The rocky roll-out of Obamacare has prompted commentators to attack the president and his team for having three years to plan for the launch and still not getting it right. That's a legitimate critique as problems persist. But the same can be said for an awful lot of reporters doing a very poor job covering Obamacare. They also had three years to prepare themselves to accurately report the story.
So what's their excuse?
The truth is, the Beltway press rarely bothers to explain, let alone cover, public policy any more. With a media model that almost uniformly revolves around the political process of Washington (who's winning, who's losing?), journalists have distanced themselves from the grungy facts of governance, especially in terms of how government programs work and how they affect the citizenry.
But explaining is the job of journalism. It's one of the crucial roles that newsrooms play in a democracy. And in the recent case of Obamacare, the press has failed badly in its role. Worse, it has actively misinformed about the new health law and routinely highlighted consumers unhappy with Obamacare, while ignoring those who praise it.
As Joshua Holland noted at Bill Moyers' website, "lazy stories of 'sticker shock' and cancellations by reporters uninterested in the details of public policy only offer the sensational half of a complicated story, and that's providing a big assist to opponents of the law."
It's part of a troubling trend. Fresh off of blaming both sides for the GOP's wholly-owned, and thoroughly engineered, government shutdown, the press is now botching its Obamacare reporting by omitting key facts and context -- to the delight of Republicans. It's almost like there's a larger newsroom pattern in play.

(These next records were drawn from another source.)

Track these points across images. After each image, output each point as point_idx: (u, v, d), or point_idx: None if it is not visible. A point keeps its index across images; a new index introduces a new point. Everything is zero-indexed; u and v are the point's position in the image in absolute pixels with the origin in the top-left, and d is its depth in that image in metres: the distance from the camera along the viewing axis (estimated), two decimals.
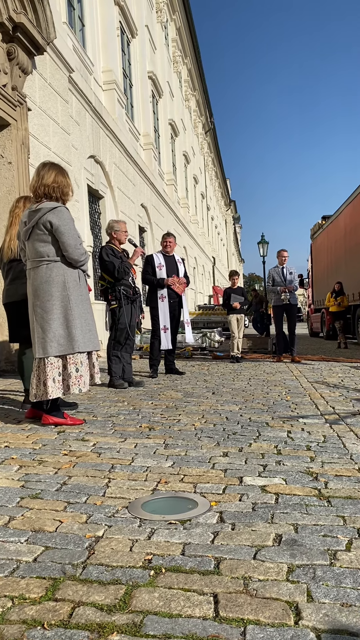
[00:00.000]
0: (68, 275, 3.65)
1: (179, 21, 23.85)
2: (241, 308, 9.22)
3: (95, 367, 3.86)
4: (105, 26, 12.29)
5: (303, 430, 3.62)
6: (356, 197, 14.17)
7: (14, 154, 6.93)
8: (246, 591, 1.56)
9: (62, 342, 3.61)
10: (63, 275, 3.63)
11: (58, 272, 3.63)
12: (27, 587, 1.59)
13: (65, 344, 3.62)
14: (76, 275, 3.71)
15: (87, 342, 3.69)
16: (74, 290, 3.65)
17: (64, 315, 3.61)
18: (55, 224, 3.58)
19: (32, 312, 3.70)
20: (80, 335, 3.63)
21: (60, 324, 3.61)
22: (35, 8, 7.15)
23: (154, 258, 7.04)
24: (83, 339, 3.65)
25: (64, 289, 3.62)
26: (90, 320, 3.77)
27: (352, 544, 1.86)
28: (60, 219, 3.60)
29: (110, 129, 11.97)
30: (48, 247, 3.62)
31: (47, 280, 3.62)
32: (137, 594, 1.54)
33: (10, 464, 2.84)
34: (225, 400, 4.98)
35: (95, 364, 3.86)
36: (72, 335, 3.61)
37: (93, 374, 3.86)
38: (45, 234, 3.61)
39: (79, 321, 3.63)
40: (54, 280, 3.62)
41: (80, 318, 3.65)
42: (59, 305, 3.61)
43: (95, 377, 3.87)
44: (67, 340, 3.61)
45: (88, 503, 2.27)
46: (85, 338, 3.68)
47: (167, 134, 20.98)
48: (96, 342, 3.81)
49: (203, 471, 2.70)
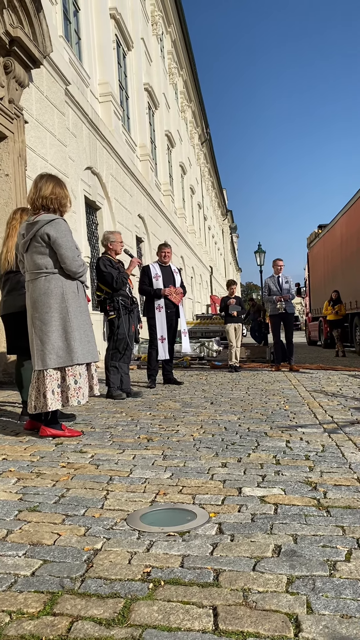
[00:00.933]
0: (66, 287, 3.65)
1: (175, 34, 24.08)
2: (239, 317, 9.22)
3: (94, 379, 3.85)
4: (101, 39, 12.40)
5: (302, 440, 3.61)
6: (352, 206, 14.25)
7: (11, 166, 6.96)
8: (246, 603, 1.55)
9: (61, 354, 3.60)
10: (61, 287, 3.63)
11: (56, 284, 3.63)
12: (25, 601, 1.58)
13: (64, 356, 3.61)
14: (74, 286, 3.71)
15: (86, 353, 3.68)
16: (73, 302, 3.65)
17: (63, 327, 3.61)
18: (53, 237, 3.58)
19: (31, 324, 3.70)
20: (79, 347, 3.62)
21: (59, 336, 3.60)
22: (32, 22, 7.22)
23: (150, 269, 7.05)
24: (82, 350, 3.65)
25: (62, 300, 3.62)
26: (89, 331, 3.77)
27: (352, 555, 1.85)
28: (58, 231, 3.61)
29: (107, 141, 12.04)
30: (46, 259, 3.63)
31: (46, 292, 3.62)
32: (136, 607, 1.53)
33: (8, 476, 2.83)
34: (223, 410, 4.97)
35: (94, 376, 3.85)
36: (71, 347, 3.60)
37: (92, 385, 3.84)
38: (43, 246, 3.61)
39: (77, 333, 3.63)
40: (53, 292, 3.61)
41: (79, 330, 3.64)
42: (58, 317, 3.60)
43: (94, 388, 3.86)
44: (66, 352, 3.61)
45: (86, 515, 2.26)
46: (84, 349, 3.67)
47: (163, 145, 21.09)
48: (95, 354, 3.80)
49: (202, 482, 2.69)
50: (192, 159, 32.38)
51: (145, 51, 18.15)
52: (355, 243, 13.79)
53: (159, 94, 19.96)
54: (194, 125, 33.13)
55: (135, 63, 16.32)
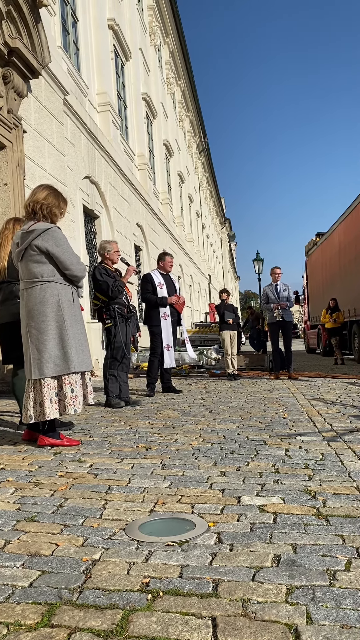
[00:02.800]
0: (62, 295, 3.66)
1: (172, 44, 24.26)
2: (234, 325, 9.22)
3: (88, 388, 3.84)
4: (99, 50, 12.49)
5: (301, 448, 3.60)
6: (350, 214, 14.31)
7: (9, 176, 6.99)
8: (245, 614, 1.53)
9: (58, 363, 3.60)
10: (57, 295, 3.63)
11: (52, 292, 3.63)
12: (22, 613, 1.56)
13: (61, 364, 3.60)
14: (70, 295, 3.72)
15: (82, 362, 3.69)
16: (68, 310, 3.65)
17: (60, 336, 3.60)
18: (49, 247, 3.59)
19: (27, 333, 3.68)
20: (75, 355, 3.62)
21: (56, 344, 3.60)
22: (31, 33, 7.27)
23: (153, 277, 7.06)
24: (78, 359, 3.65)
25: (58, 309, 3.62)
26: (84, 340, 3.77)
27: (352, 564, 1.84)
28: (55, 239, 3.62)
29: (105, 150, 12.09)
30: (41, 268, 3.63)
31: (42, 301, 3.61)
32: (135, 618, 1.52)
33: (6, 486, 2.81)
34: (222, 418, 4.96)
35: (88, 384, 3.84)
36: (67, 355, 3.60)
37: (86, 394, 3.83)
38: (38, 254, 3.61)
39: (74, 341, 3.63)
40: (48, 301, 3.61)
41: (75, 338, 3.65)
42: (54, 326, 3.60)
43: (89, 397, 3.85)
44: (62, 361, 3.60)
45: (85, 525, 2.24)
46: (80, 358, 3.67)
47: (161, 154, 21.19)
48: (89, 362, 3.80)
49: (201, 491, 2.68)
50: (190, 167, 32.52)
51: (143, 61, 18.28)
52: (353, 251, 13.83)
53: (157, 104, 20.09)
54: (192, 135, 33.31)
55: (134, 73, 16.43)
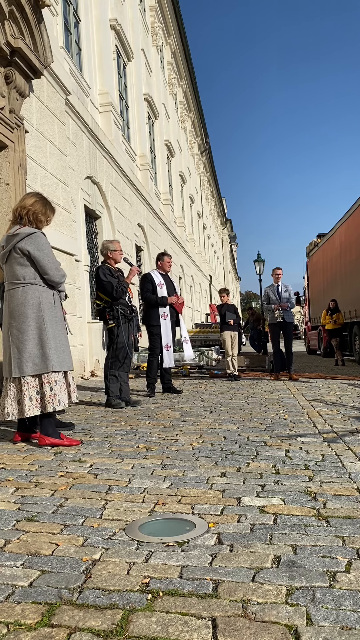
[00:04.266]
0: (43, 297, 3.77)
1: (174, 44, 24.26)
2: (235, 325, 9.21)
3: (71, 386, 3.91)
4: (101, 50, 12.50)
5: (301, 449, 3.60)
6: (351, 215, 14.30)
7: (11, 176, 6.99)
8: (245, 615, 1.53)
9: (37, 362, 3.71)
10: (38, 297, 3.75)
11: (33, 294, 3.74)
12: (22, 612, 1.56)
13: (40, 364, 3.71)
14: (51, 297, 3.82)
15: (61, 362, 3.78)
16: (49, 312, 3.76)
17: (39, 336, 3.72)
18: (31, 251, 3.70)
19: (8, 333, 3.81)
20: (54, 355, 3.72)
21: (35, 344, 3.71)
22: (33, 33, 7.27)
23: (153, 276, 7.07)
24: (57, 358, 3.74)
25: (39, 310, 3.73)
26: (65, 341, 3.88)
27: (352, 565, 1.84)
28: (38, 244, 3.73)
29: (107, 150, 12.10)
30: (24, 270, 3.75)
31: (23, 302, 3.74)
32: (134, 618, 1.52)
33: (7, 486, 2.81)
34: (223, 419, 4.95)
35: (71, 383, 3.92)
36: (46, 355, 3.70)
37: (70, 393, 3.91)
38: (21, 257, 3.74)
39: (53, 342, 3.73)
40: (29, 302, 3.73)
41: (54, 339, 3.75)
42: (34, 327, 3.72)
43: (72, 395, 3.93)
44: (41, 360, 3.71)
45: (85, 525, 2.24)
46: (60, 358, 3.77)
47: (163, 154, 21.19)
48: (70, 363, 3.90)
49: (201, 492, 2.68)
50: (192, 168, 32.53)
51: (145, 62, 18.29)
52: (354, 252, 13.83)
53: (158, 104, 20.09)
54: (194, 135, 33.31)
55: (135, 73, 16.44)
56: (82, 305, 9.89)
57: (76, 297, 9.25)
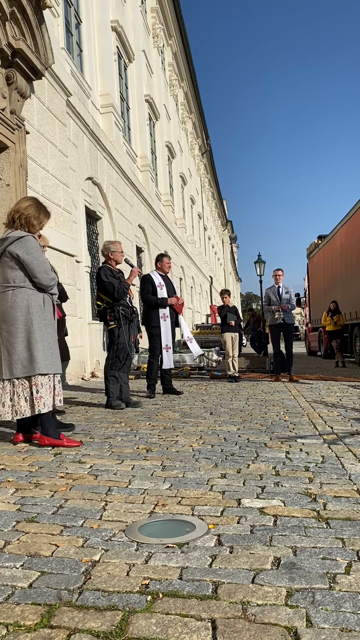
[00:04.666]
0: (32, 300, 3.79)
1: (175, 46, 24.29)
2: (236, 327, 9.22)
3: (55, 390, 3.90)
4: (102, 51, 12.51)
5: (301, 451, 3.60)
6: (352, 217, 14.30)
7: (12, 176, 6.99)
8: (245, 616, 1.53)
9: (26, 364, 3.74)
10: (27, 300, 3.77)
11: (23, 297, 3.77)
12: (22, 613, 1.56)
13: (28, 366, 3.74)
14: (41, 300, 3.83)
15: (49, 364, 3.80)
16: (37, 315, 3.78)
17: (27, 339, 3.74)
18: (20, 254, 3.73)
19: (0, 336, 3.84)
20: (41, 358, 3.74)
21: (24, 347, 3.74)
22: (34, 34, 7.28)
23: (153, 278, 7.07)
24: (45, 361, 3.76)
25: (27, 313, 3.76)
26: (53, 344, 3.89)
27: (352, 567, 1.84)
28: (27, 248, 3.74)
29: (108, 151, 12.11)
30: (14, 274, 3.78)
31: (12, 305, 3.77)
32: (134, 620, 1.52)
33: (6, 486, 2.81)
34: (223, 420, 4.95)
35: (56, 387, 3.91)
36: (33, 357, 3.73)
37: (54, 396, 3.90)
38: (11, 260, 3.77)
39: (41, 344, 3.75)
40: (19, 305, 3.76)
41: (42, 341, 3.76)
42: (23, 329, 3.75)
43: (55, 399, 3.90)
44: (29, 362, 3.74)
45: (85, 526, 2.24)
46: (48, 361, 3.78)
47: (164, 155, 21.21)
48: (58, 366, 3.91)
49: (201, 493, 2.68)
50: (193, 169, 32.54)
51: (146, 63, 18.31)
52: (355, 254, 13.83)
53: (159, 105, 20.11)
54: (195, 136, 33.34)
55: (136, 75, 16.45)
56: (82, 307, 9.90)
57: (77, 298, 9.26)
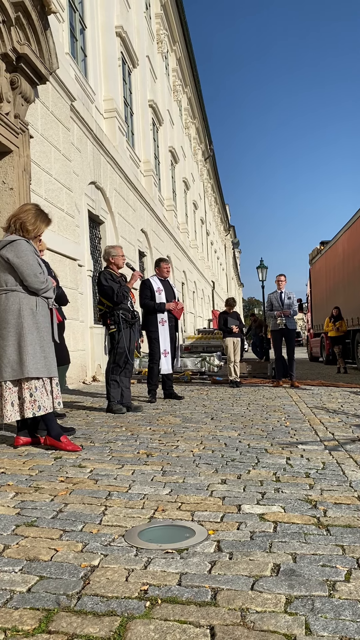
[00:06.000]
0: (24, 303, 3.79)
1: (179, 52, 24.40)
2: (238, 332, 9.22)
3: (53, 393, 3.89)
4: (106, 56, 12.57)
5: (302, 457, 3.59)
6: (354, 223, 14.31)
7: (15, 180, 7.02)
8: (243, 623, 1.53)
9: (15, 367, 3.74)
10: (19, 303, 3.77)
11: (14, 300, 3.77)
12: (20, 618, 1.56)
13: (17, 369, 3.74)
14: (33, 304, 3.82)
15: (40, 368, 3.77)
16: (28, 318, 3.78)
17: (18, 342, 3.74)
18: (10, 258, 3.74)
19: None
20: (31, 362, 3.72)
21: (14, 350, 3.74)
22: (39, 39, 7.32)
23: (152, 282, 7.07)
24: (35, 365, 3.74)
25: (18, 316, 3.76)
26: (47, 347, 3.86)
27: (352, 575, 1.83)
28: (17, 251, 3.75)
29: (111, 156, 12.15)
30: (6, 277, 3.79)
31: (4, 309, 3.78)
32: (132, 626, 1.51)
33: (6, 490, 2.81)
34: (224, 425, 4.95)
35: (54, 391, 3.90)
36: (22, 360, 3.72)
37: (53, 399, 3.89)
38: (4, 264, 3.78)
39: (31, 348, 3.74)
40: (10, 309, 3.77)
41: (32, 345, 3.75)
42: (14, 332, 3.75)
43: (54, 401, 3.91)
44: (18, 366, 3.73)
45: (84, 531, 2.24)
46: (38, 365, 3.76)
47: (167, 160, 21.26)
48: (51, 369, 3.88)
49: (201, 499, 2.67)
50: (196, 174, 32.62)
51: (150, 68, 18.39)
52: (357, 259, 13.82)
53: (163, 111, 20.18)
54: (198, 142, 33.43)
55: (140, 80, 16.52)
56: (84, 310, 9.91)
57: (78, 302, 9.27)
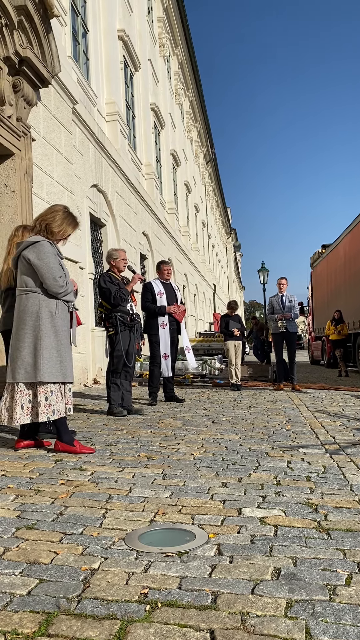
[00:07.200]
0: (43, 306, 3.75)
1: (181, 55, 24.45)
2: (239, 335, 9.22)
3: (65, 398, 3.83)
4: (109, 60, 12.60)
5: (303, 461, 3.58)
6: (356, 226, 14.31)
7: (17, 183, 7.03)
8: (244, 627, 1.52)
9: (29, 370, 3.70)
10: (37, 305, 3.74)
11: (33, 302, 3.75)
12: (20, 621, 1.56)
13: (31, 372, 3.69)
14: (53, 306, 3.78)
15: (55, 372, 3.71)
16: (47, 321, 3.73)
17: (34, 345, 3.70)
18: (31, 259, 3.72)
19: (12, 339, 3.84)
20: (46, 366, 3.67)
21: (29, 353, 3.70)
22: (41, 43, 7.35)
23: (153, 285, 7.08)
24: (50, 369, 3.68)
25: (36, 319, 3.72)
26: (64, 351, 3.81)
27: (352, 579, 1.82)
28: (39, 253, 3.73)
29: (113, 159, 12.17)
30: (27, 278, 3.78)
31: (24, 310, 3.76)
32: (132, 629, 1.51)
33: (7, 493, 2.81)
34: (225, 429, 4.94)
35: (66, 395, 3.85)
36: (37, 364, 3.68)
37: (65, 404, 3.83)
38: (25, 265, 3.77)
39: (47, 352, 3.68)
40: (29, 310, 3.74)
41: (49, 349, 3.69)
42: (30, 335, 3.71)
43: (66, 407, 3.85)
44: (32, 369, 3.69)
45: (84, 534, 2.24)
46: (54, 369, 3.70)
47: (168, 164, 21.29)
48: (67, 374, 3.82)
49: (201, 502, 2.67)
50: (197, 177, 32.66)
51: (152, 72, 18.43)
52: (359, 263, 13.82)
53: (165, 114, 20.21)
54: (199, 145, 33.48)
55: (142, 83, 16.56)
56: (85, 313, 9.91)
57: (80, 305, 9.27)
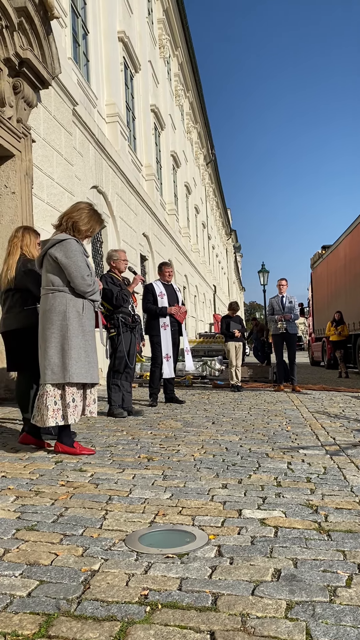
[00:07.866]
0: (70, 305, 3.67)
1: (181, 56, 24.48)
2: (240, 336, 9.22)
3: (87, 399, 3.79)
4: (109, 61, 12.62)
5: (303, 462, 3.58)
6: (356, 227, 14.31)
7: (17, 184, 7.04)
8: (244, 629, 1.52)
9: (56, 371, 3.63)
10: (65, 305, 3.66)
11: (60, 301, 3.67)
12: (20, 623, 1.56)
13: (58, 373, 3.63)
14: (80, 306, 3.71)
15: (84, 373, 3.66)
16: (74, 321, 3.66)
17: (61, 345, 3.63)
18: (59, 257, 3.65)
19: (39, 339, 3.77)
20: (74, 366, 3.61)
21: (56, 353, 3.63)
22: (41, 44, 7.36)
23: (154, 287, 7.08)
24: (78, 370, 3.63)
25: (64, 318, 3.65)
26: (91, 352, 3.75)
27: (353, 580, 1.82)
28: (67, 251, 3.65)
29: (113, 160, 12.17)
30: (54, 277, 3.70)
31: (50, 309, 3.68)
32: (133, 631, 1.51)
33: (7, 494, 2.81)
34: (225, 430, 4.94)
35: (88, 396, 3.80)
36: (65, 365, 3.61)
37: (84, 406, 3.79)
38: (52, 263, 3.69)
39: (75, 352, 3.62)
40: (56, 309, 3.66)
41: (77, 349, 3.63)
42: (58, 335, 3.64)
43: (86, 409, 3.80)
44: (60, 369, 3.62)
45: (84, 535, 2.23)
46: (82, 370, 3.65)
47: (169, 165, 21.30)
48: (94, 376, 3.77)
49: (202, 503, 2.67)
50: (197, 179, 32.67)
51: (152, 73, 18.45)
52: (359, 264, 13.82)
53: (165, 115, 20.23)
54: (200, 146, 33.51)
55: (142, 85, 16.57)
56: None
57: None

And this week the pattern revolved around trying to scare the hell out of people with deceiving claims about how Obamacare had forced insurance companies to "drop" clients and how millions of Americans had "lost" their coverage.
Not quite.
Insurance companies informed some customers that plans that didn't meet minimum standards required by Obamacare would be phased out. But the part often obscured or downplayed in breathless "cancellation" news reports is that consumers are able to shop for new plans that in many cases are superior to the old ones, and often less expensive (or partially paid for by subsidies). In other words, they're transitioning from one plan to another.